Thank you. At this time, we will be conducting a question-and-answer session. Please follow the operator's instructions. We have a first question from the line of Greg Peters with Raymond James. Please go ahead.

Speaker 4

Hey, good afternoon, everyone. The first question will be on organic revenue growth results, specifically in middle market and specialty. For middle market, I'm intrigued that you're reporting relatively strong results compared to the peer group and you mentioned some client wins. Maybe you can unpack some of the detail that's going on to that result. And then in specialty, Trevor, you talked about the headwinds or the challenges of the property market in Florida. I'm just curious how that might manifest itself with organic as we think about that going forward.

Yeah, good afternoon, Greg, and appreciate the question. To start with middle market, we're exceptionally proud of the results and we believe that it showcases the value that our colleagues are delivering to clients every day. The reality is those results are being driven by an acceleration of new client wins. That's a result of the investments that we've been making in national resources, building our depth of client industry sector capabilities, and risk product centers of excellence that enable us to bring the best of our organization to our clients, no matter where they reside and how they access us. That's showing up in newer wins, larger wins, and broad-based strength across our footprint. As we think about the specialty business, the property market in particular, we're anticipating it is going to enter a period of dislocation that the industry hasn't seen in decades. But, as I mentioned, that's the type of market where we excel — where our depth of expertise, our breadth of market access, and the uniqueness of the solutions that we're developing and bringing to market enable us to solve real problems for our clients, ultimately positioning us to take more share. Specifically in the specialty business, we believe the responsible job we've done managing capacity and delivering profitable underwriting results to our capacity providers is going to position us uniquely in what is setting up to be a very difficult reinsurance marketplace. We'll be able to access capacity more nimbly and at more scale than many of our competitors and bring that capacity to market for our clients.

Speaker 4

All right. There's a lot to unpack and I'll probably take that offline. I'm going to pivot to the guidance for next year. I'm trying to crunch the numbers pretty quickly on the revenue guidance for the full year and the adjusted EBITDA guidance for the full year. I was wondering if you could talk, Brad, for a minute about what the implied adjusted EBITDA margin is with that guidance and how that compares with what your guidance is for this year.

Brad Hale CFO

Yeah, good afternoon, Greg. If you look at the range we put forth — and I will note that we're continuing to work through the budgeting process and fine-tune that as we finish Q4, which is why we provided a relatively broad range — it would look like about 200 basis points of margin expansion next year. That's in light of still absorbing a significant amount of investments that we've made in the business in the last two years. We've said before it takes approximately three years for those to roll in and be fully reflected in our results. So we're continuing to see the growth really impact the organic numbers you're seeing — you saw that in Q2, you saw that again in Q3. We expect that to have even more impact in 2023, but we are continuing to absorb those investments as they mature in the business.

[Dataset records]
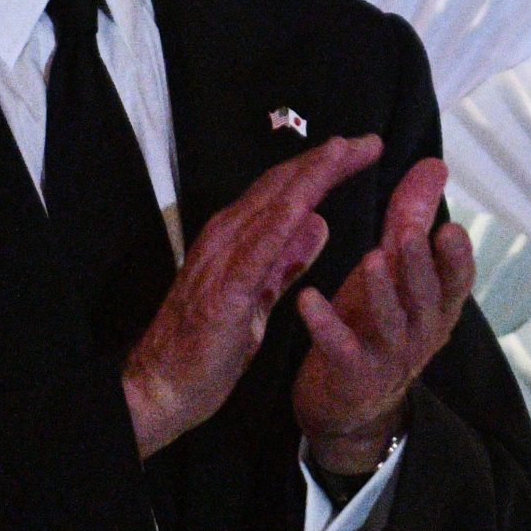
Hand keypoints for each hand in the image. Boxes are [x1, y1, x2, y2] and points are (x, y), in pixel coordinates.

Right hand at [121, 134, 381, 459]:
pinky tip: (307, 205)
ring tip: (345, 153)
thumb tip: (318, 222)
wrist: (160, 389)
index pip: (285, 190)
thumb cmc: (206, 346)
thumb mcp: (258, 296)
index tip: (362, 150)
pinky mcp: (222, 291)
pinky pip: (256, 250)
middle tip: (370, 141)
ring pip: (272, 206)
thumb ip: (286, 261)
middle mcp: (226, 237)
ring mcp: (220, 260)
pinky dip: (281, 223)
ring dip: (310, 176)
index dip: (323, 166)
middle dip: (327, 160)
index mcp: (237, 238)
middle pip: (282, 186)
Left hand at [293, 157, 475, 474]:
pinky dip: (325, 324)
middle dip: (420, 264)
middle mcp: (421, 331)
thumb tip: (434, 165)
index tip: (452, 229)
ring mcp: (388, 355)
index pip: (457, 280)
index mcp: (436, 305)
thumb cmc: (374, 323)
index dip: (456, 258)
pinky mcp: (352, 374)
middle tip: (412, 231)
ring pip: (391, 322)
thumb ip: (414, 218)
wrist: (347, 404)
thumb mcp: (396, 271)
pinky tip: (308, 298)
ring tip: (372, 260)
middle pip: (426, 297)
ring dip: (382, 291)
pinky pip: (341, 348)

### [Task item]
Continue the earnings call transcript from the point where it ends.

### [Task output]
Speaker 4

Got it. Thanks for the clarification.

Operator

We have next question from the line of Meyer Shields with KBW. Please go ahead.

Speaker 5

Thanks. Two questions on the guidance going forward. Trevor, you talked about GDP contraction — is that real or nominal in terms of the expectations? And I'm wondering specifically whether there's a consideration of maybe more distracted clients that are less inclined to talk, in addition to just attrition?

Hey, Meyer. I'll let Brad take the question on GDP, but then I'll add some commentary around client distraction. What we're anticipating relative to client buying behavior next year is that it's going to be a real opportunity for us to pick up share as a result of the difficulty of securing limits and the type of terms and conditions that clients are seeking, and just the general dislocation we're anticipating in the insurance marketplace. As I mentioned earlier, that's the type of market where we tend to really excel — where our breadth and depth of expertise and capabilities enable us to really stand out, take share, and also deliver fantastic solutions to existing clients so that they don't feel like they need to look elsewhere for advice and outcomes.

Brad Hale CFO

And that's real GDP, Meyer.

Speaker 5

Okay, thanks. That's helpful. And then just one final question on that if I can: Is there any explicit debt paydown in the debt leverage side?

Brad Hale CFO

Yeah, Meyer. If you step through that, conservatively on a $250 million to $260 million adjusted EBITDA number, we generate, let's call it, $100 million to $125 million in free cash flow. So we are assuming that we'll be generating a conservative amount of free cash flow to contribute to our net leverage coming down.

Speaker 5

All right, perfect. Thanks so much.

Operator

We have next question from the line of Elyse Greenspan with Wells Fargo. Please go ahead.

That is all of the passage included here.